• [What you should do]:
Please answer these about the passage on the founder of newspapers and religious families; ignore the records:
(a) How long was his daily prayer time?
(b) Which newspaper is he named as founder of?
(c) Who were the first religious women seen driving cars in many places?

• [Document text]:

□ □ □ □

Perhaps, he is not much known in person while
everyone knows his work throughout the world: the newspapers, the publishing
offices, the religious families he founded, and everything else that found life
through him. His work is better known than the worker. And this fits very well
his style as a principal actor standing on the sides. When in the world Pauline
initiatives were being inaugurated and he had to take part in them, he used to
push to the places of honor ministers, prelates and every other authority; then
he would be out of sight, gone. It was out of humility, certainly. But it also
was because there was no ceremony that could stop him from or shorten his daily
prayer time of four hours.
One could hear others call him "the Father of
newspapers" (founder of Famiglia Cristiana) or "… of books".
Or else as the one who let the nuns take the vows along with the driver’s
license (in many places the first religious women seen to drive cars were his,
the Daughters of St. Paul). These are partial definitions but basically right to
describe him as the man of new things. Or things done in a new manner, with a
liveliness quite unknown to the militant Church of his time.

□ □ □ □

• [Supplied entries]:
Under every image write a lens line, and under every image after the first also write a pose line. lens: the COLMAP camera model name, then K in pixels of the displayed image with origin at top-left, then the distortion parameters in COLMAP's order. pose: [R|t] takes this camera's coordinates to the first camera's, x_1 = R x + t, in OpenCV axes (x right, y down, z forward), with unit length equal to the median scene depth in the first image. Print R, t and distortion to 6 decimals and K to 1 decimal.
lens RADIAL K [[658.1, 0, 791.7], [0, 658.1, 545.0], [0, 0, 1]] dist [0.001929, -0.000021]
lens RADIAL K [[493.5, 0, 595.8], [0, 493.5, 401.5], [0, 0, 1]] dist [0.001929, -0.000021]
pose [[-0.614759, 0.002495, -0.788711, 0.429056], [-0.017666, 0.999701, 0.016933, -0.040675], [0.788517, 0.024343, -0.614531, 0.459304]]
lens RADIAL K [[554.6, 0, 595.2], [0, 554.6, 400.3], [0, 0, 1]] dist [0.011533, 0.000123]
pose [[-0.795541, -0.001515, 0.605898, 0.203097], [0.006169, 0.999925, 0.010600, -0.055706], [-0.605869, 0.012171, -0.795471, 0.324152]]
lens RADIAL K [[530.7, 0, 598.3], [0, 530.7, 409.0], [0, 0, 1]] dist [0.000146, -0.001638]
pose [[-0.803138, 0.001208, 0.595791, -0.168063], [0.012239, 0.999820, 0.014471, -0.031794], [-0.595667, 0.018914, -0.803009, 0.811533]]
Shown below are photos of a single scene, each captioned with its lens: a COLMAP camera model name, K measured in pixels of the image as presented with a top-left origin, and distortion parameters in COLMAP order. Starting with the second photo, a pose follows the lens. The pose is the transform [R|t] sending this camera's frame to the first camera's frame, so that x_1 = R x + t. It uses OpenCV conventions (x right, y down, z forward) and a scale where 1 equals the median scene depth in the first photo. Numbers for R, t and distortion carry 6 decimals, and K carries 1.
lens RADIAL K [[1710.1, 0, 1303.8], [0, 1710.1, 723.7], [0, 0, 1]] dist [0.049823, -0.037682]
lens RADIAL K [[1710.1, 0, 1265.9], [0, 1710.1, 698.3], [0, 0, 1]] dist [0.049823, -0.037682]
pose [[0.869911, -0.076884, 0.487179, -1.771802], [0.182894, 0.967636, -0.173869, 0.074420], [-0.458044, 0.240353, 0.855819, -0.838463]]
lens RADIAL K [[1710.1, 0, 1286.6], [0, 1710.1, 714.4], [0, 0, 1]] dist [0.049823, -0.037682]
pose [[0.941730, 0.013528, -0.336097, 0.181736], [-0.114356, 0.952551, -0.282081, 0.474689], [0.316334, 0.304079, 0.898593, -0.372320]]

□ □ □ □

• [Solved exercise]:
(a) Four hours.
(b) Famiglia Cristiana.
(c) His Daughters of St. Paul.